Stored data entries:
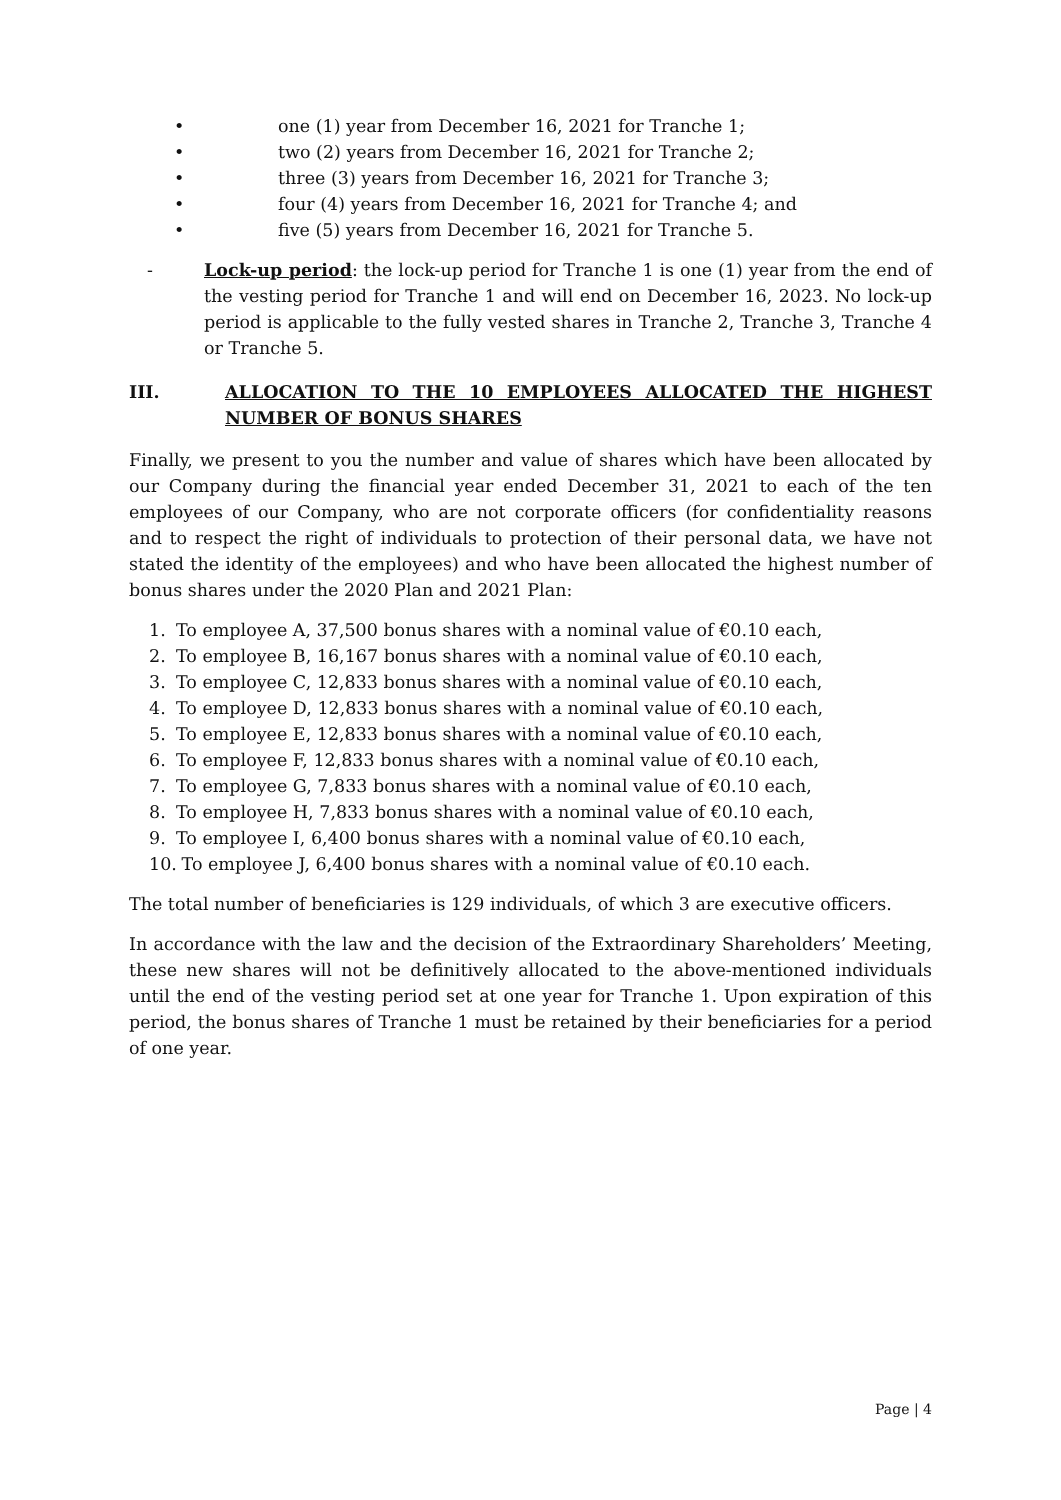• one (1) year from December 16, 2021 for Tranche 1;
• two (2) years from December 16, 2021 for Tranche 2;
• three (3) years from December 16, 2021 for Tranche 3;
• four (4) years from December 16, 2021 for Tranche 4; and
• five (5) years from December 16, 2021 for Tranche 5.
- Lock-up period: the lock-up period for Tranche 1 is one (1) year from the end of the vesting period for Tranche 1 and will end on December 16, 2023. No lock-up period is applicable to the fully vested shares in Tranche 2, Tranche 3, Tranche 4 or Tranche 5.
III. ALLOCATION TO THE 10 EMPLOYEES ALLOCATED THE HIGHEST NUMBER OF BONUS SHARES
Finally, we present to you the number and value of shares which have been allocated by our Company during the financial year ended December 31, 2021 to each of the ten employees of our Company, who are not corporate officers (for confidentiality reasons and to respect the right of individuals to protection of their personal data, we have not stated the identity of the employees) and who have been allocated the highest number of bonus shares under the 2020 Plan and 2021 Plan:
1. To employee A, 37,500 bonus shares with a nominal value of €0.10 each,
2. To employee B, 16,167 bonus shares with a nominal value of €0.10 each,
3. To employee C, 12,833 bonus shares with a nominal value of €0.10 each,
4. To employee D, 12,833 bonus shares with a nominal value of €0.10 each,
5. To employee E, 12,833 bonus shares with a nominal value of €0.10 each,
6. To employee F, 12,833 bonus shares with a nominal value of €0.10 each,
7. To employee G, 7,833 bonus shares with a nominal value of €0.10 each,
8. To employee H, 7,833 bonus shares with a nominal value of €0.10 each,
9. To employee I, 6,400 bonus shares with a nominal value of €0.10 each,
10. To employee J, 6,400 bonus shares with a nominal value of €0.10 each.
The total number of beneficiaries is 129 individuals, of which 3 are executive officers.
In accordance with the law and the decision of the Extraordinary Shareholders’ Meeting, these new shares will not be definitively allocated to the above-mentioned individuals until the end of the vesting period set at one year for Tranche 1. Upon expiration of this period, the bonus shares of Tranche 1 must be retained by their beneficiaries for a period of one year.
Page | 4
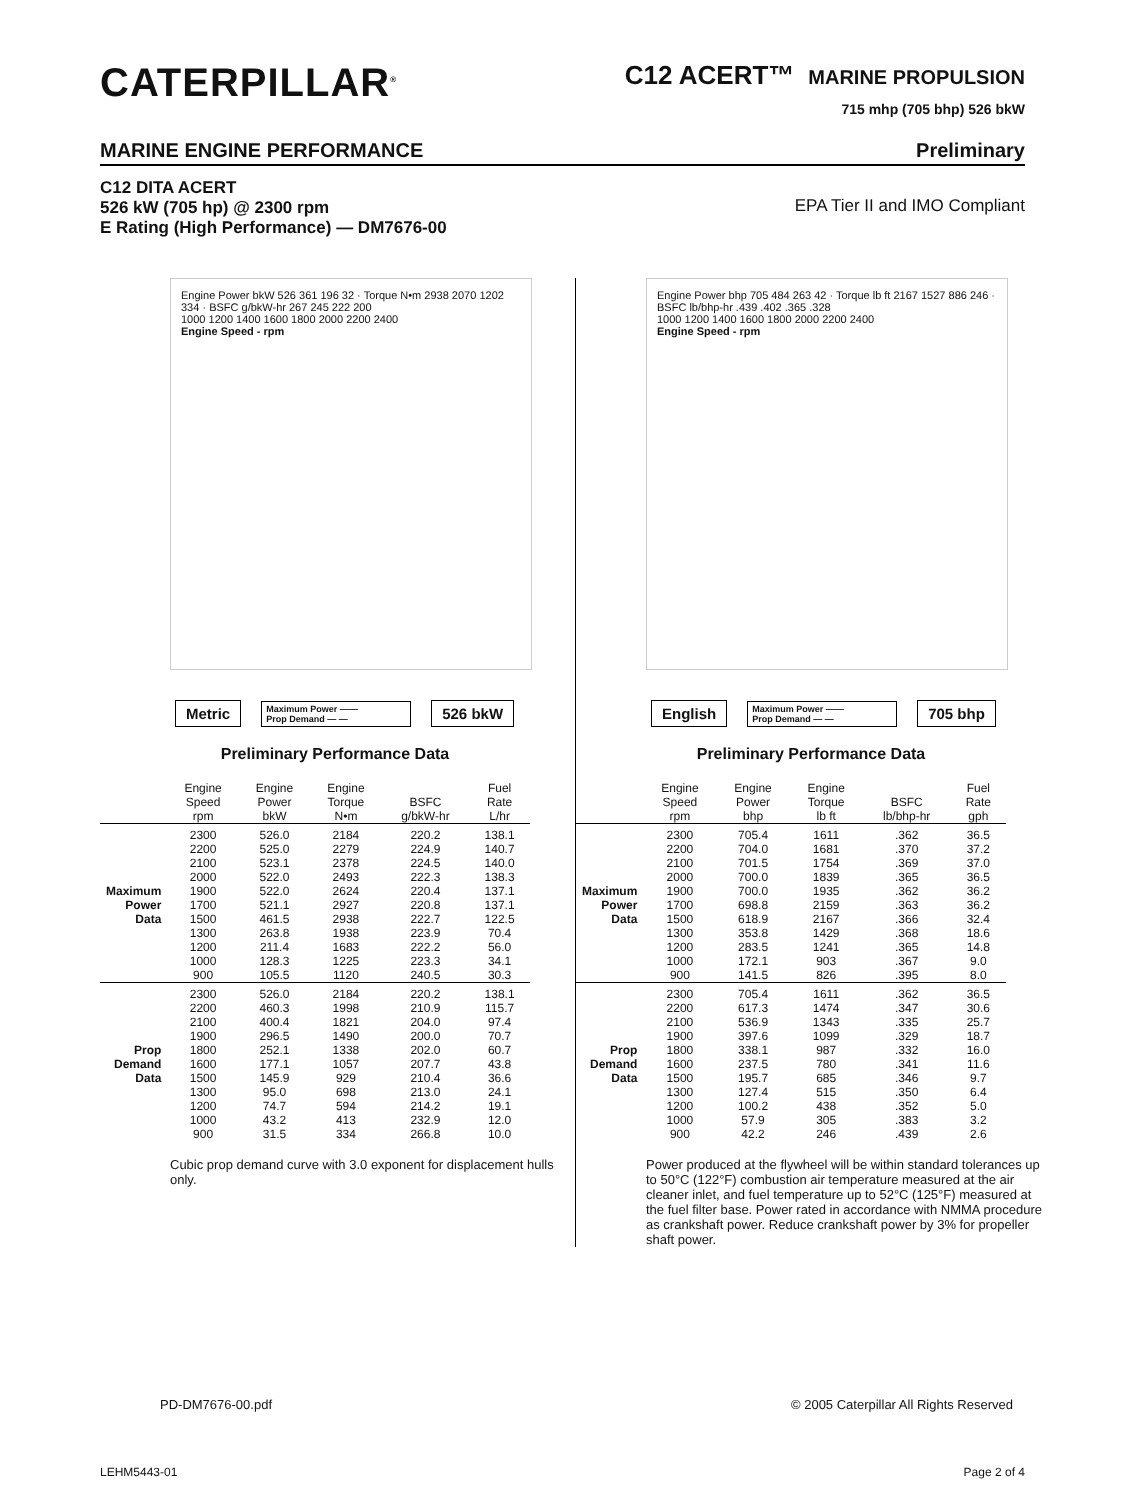CATERPILLAR<sup>®</sup>
C12 ACERT™ MARINE PROPULSION
715 mhp (705 bhp) 526 bkW
MARINE ENGINE PERFORMANCE Preliminary
C12 DITA ACERT
526 kW (705 hp) @ 2300 rpm
E Rating (High Performance) — DM7676-00
EPA Tier II and IMO Compliant
Engine Power bkW 526 361 196 32 · Torque N•m 2938 2070 1202 334 · BSFC g/bkW-hr 267 245 222 200
1000 1200 1400 1600 1800 2000 2200 2400
Engine Speed - rpm
Metric
Maximum Power ——
Prop Demand — —
526 bkW
Preliminary Performance Data
| | Engine Speed rpm | Engine Power bkW | Engine Torque N•m | BSFC g/bkW-hr | Fuel Rate L/hr |
| --- | --- | --- | --- | --- | --- |
| Maximum Power Data | 2300 2200 2100 2000 1900 1700 1500 1300 1200 1000 900 | 526.0 525.0 523.1 522.0 522.0 521.1 461.5 263.8 211.4 128.3 105.5 | 2184 2279 2378 2493 2624 2927 2938 1938 1683 1225 1120 | 220.2 224.9 224.5 222.3 220.4 220.8 222.7 223.9 222.2 223.3 240.5 | 138.1 140.7 140.0 138.3 137.1 137.1 122.5 70.4 56.0 34.1 30.3 |
| Prop Demand Data | 2300 2200 2100 1900 1800 1600 1500 1300 1200 1000 900 | 526.0 460.3 400.4 296.5 252.1 177.1 145.9 95.0 74.7 43.2 31.5 | 2184 1998 1821 1490 1338 1057 929 698 594 413 334 | 220.2 210.9 204.0 200.0 202.0 207.7 210.4 213.0 214.2 232.9 266.8 | 138.1 115.7 97.4 70.7 60.7 43.8 36.6 24.1 19.1 12.0 10.0 |
Cubic prop demand curve with 3.0 exponent for displacement hulls only.
Engine Power bhp 705 484 263 42 · Torque lb ft 2167 1527 886 246 · BSFC lb/bhp-hr .439 .402 .365 .328
1000 1200 1400 1600 1800 2000 2200 2400
Engine Speed - rpm
English
Maximum Power ——
Prop Demand — —
705 bhp
Preliminary Performance Data
| | Engine Speed rpm | Engine Power bhp | Engine Torque lb ft | BSFC lb/bhp-hr | Fuel Rate gph |
| --- | --- | --- | --- | --- | --- |
| Maximum Power Data | 2300 2200 2100 2000 1900 1700 1500 1300 1200 1000 900 | 705.4 704.0 701.5 700.0 700.0 698.8 618.9 353.8 283.5 172.1 141.5 | 1611 1681 1754 1839 1935 2159 2167 1429 1241 903 826 | .362 .370 .369 .365 .362 .363 .366 .368 .365 .367 .395 | 36.5 37.2 37.0 36.5 36.2 36.2 32.4 18.6 14.8 9.0 8.0 |
| Prop Demand Data | 2300 2200 2100 1900 1800 1600 1500 1300 1200 1000 900 | 705.4 617.3 536.9 397.6 338.1 237.5 195.7 127.4 100.2 57.9 42.2 | 1611 1474 1343 1099 987 780 685 515 438 305 246 | .362 .347 .335 .329 .332 .341 .346 .350 .352 .383 .439 | 36.5 30.6 25.7 18.7 16.0 11.6 9.7 6.4 5.0 3.2 2.6 |
Power produced at the flywheel will be within standard tolerances up to 50°C (122°F) combustion air temperature measured at the air cleaner inlet, and fuel temperature up to 52°C (125°F) measured at the fuel filter base. Power rated in accordance with NMMA procedure as crankshaft power. Reduce crankshaft power by 3% for propeller shaft power.
PD-DM7676-00.pdf © 2005 Caterpillar All Rights Reserved
LEHM5443-01 Page 2 of 4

--- Work order ---
Please leave out the pictures as you reproduce the lines exactly, from the first line of the entries through the line containing "for Tranche 5.".

--- Expected output ---
• one (1) year from December 16, 2021 for Tranche 1;
• two (2) years from December 16, 2021 for Tranche 2;
• three (3) years from December 16, 2021 for Tranche 3;
• four (4) years from December 16, 2021 for Tranche 4; and
• five (5) years from December 16, 2021 for Tranche 5.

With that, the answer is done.